DATA SHOWN:

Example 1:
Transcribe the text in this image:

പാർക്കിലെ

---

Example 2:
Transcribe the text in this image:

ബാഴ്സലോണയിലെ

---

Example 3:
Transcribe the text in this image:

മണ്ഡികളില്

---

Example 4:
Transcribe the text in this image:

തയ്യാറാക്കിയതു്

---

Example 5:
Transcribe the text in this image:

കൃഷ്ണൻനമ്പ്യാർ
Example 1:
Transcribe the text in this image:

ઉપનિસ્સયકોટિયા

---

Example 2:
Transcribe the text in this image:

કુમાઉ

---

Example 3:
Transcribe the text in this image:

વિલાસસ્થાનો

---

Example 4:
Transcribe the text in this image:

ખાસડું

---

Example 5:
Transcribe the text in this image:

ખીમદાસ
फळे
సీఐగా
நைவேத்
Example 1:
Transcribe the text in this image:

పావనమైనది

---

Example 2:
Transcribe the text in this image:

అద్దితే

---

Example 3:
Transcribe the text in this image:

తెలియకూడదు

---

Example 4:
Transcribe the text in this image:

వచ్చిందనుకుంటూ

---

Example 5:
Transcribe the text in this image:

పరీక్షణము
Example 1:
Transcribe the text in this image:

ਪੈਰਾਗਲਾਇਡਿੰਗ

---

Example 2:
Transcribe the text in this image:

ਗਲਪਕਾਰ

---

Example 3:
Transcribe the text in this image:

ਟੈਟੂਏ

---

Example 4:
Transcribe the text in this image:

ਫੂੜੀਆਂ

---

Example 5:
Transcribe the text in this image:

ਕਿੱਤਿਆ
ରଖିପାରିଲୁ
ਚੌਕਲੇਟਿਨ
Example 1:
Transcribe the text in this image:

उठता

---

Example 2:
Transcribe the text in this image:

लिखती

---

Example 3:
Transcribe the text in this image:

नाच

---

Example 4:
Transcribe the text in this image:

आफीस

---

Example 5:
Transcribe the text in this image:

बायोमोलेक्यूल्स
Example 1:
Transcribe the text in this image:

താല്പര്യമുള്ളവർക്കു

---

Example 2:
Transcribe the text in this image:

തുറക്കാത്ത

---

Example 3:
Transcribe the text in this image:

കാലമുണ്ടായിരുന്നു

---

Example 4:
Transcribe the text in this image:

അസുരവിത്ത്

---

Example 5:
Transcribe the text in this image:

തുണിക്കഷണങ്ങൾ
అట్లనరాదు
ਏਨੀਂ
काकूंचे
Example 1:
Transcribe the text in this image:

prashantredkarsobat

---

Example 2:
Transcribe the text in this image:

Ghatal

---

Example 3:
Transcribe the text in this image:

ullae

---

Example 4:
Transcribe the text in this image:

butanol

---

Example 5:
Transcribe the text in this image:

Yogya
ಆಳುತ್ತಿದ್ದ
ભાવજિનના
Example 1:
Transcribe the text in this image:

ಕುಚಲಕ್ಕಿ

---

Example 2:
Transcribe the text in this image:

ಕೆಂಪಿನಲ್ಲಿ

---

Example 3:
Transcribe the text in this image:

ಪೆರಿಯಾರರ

REQUIRED TASK:
Repeat every line of the rows above verbatim, in the same order.

COMPLETED EXERCISE:
Example 1:
Transcribe the text in this image:

പാർക്കിലെ

---

Example 2:
Transcribe the text in this image:

ബാഴ്സലോണയിലെ

---

Example 3:
Transcribe the text in this image:

മണ്ഡികളില്

---

Example 4:
Transcribe the text in this image:

തയ്യാറാക്കിയതു്

---

Example 5:
Transcribe the text in this image:

കൃഷ്ണൻനമ്പ്യാർ
Example 1:
Transcribe the text in this image:

ઉપનિસ્સયકોટિયા

---

Example 2:
Transcribe the text in this image:

કુમાઉ

---

Example 3:
Transcribe the text in this image:

વિલાસસ્થાનો

---

Example 4:
Transcribe the text in this image:

ખાસડું

---

Example 5:
Transcribe the text in this image:

ખીમદાસ
फळे
సీఐగా
நைவேத்
Example 1:
Transcribe the text in this image:

పావనమైనది

---

Example 2:
Transcribe the text in this image:

అద్దితే

---

Example 3:
Transcribe the text in this image:

తెలియకూడదు

---

Example 4:
Transcribe the text in this image:

వచ్చిందనుకుంటూ

---

Example 5:
Transcribe the text in this image:

పరీక్షణము
Example 1:
Transcribe the text in this image:

ਪੈਰਾਗਲਾਇਡਿੰਗ

---

Example 2:
Transcribe the text in this image:

ਗਲਪਕਾਰ

---

Example 3:
Transcribe the text in this image:

ਟੈਟੂਏ

---

Example 4:
Transcribe the text in this image:

ਫੂੜੀਆਂ

---

Example 5:
Transcribe the text in this image:

ਕਿੱਤਿਆ
ରଖିପାରିଲୁ
ਚੌਕਲੇਟਿਨ
Example 1:
Transcribe the text in this image:

उठता

---

Example 2:
Transcribe the text in this image:

लिखती

---

Example 3:
Transcribe the text in this image:

नाच

---

Example 4:
Transcribe the text in this image:

आफीस

---

Example 5:
Transcribe the text in this image:

बायोमोलेक्यूल्स
Example 1:
Transcribe the text in this image:

താല്പര്യമുള്ളവർക്കു

---

Example 2:
Transcribe the text in this image:

തുറക്കാത്ത

---

Example 3:
Transcribe the text in this image:

കാലമുണ്ടായിരുന്നു

---

Example 4:
Transcribe the text in this image:

അസുരവിത്ത്

---

Example 5:
Transcribe the text in this image:

തുണിക്കഷണങ്ങൾ
అట్లనరాదు
ਏਨੀਂ
काकूंचे
Example 1:
Transcribe the text in this image:

prashantredkarsobat

---

Example 2:
Transcribe the text in this image:

Ghatal

---

Example 3:
Transcribe the text in this image:

ullae

---

Example 4:
Transcribe the text in this image:

butanol

---

Example 5:
Transcribe the text in this image:

Yogya
ಆಳುತ್ತಿದ್ದ
ભાવજિનના
Example 1:
Transcribe the text in this image:

ಕುಚಲಕ್ಕಿ

---

Example 2:
Transcribe the text in this image:

ಕೆಂಪಿನಲ್ಲಿ

---

Example 3:
Transcribe the text in this image:

ಪೆರಿಯಾರರ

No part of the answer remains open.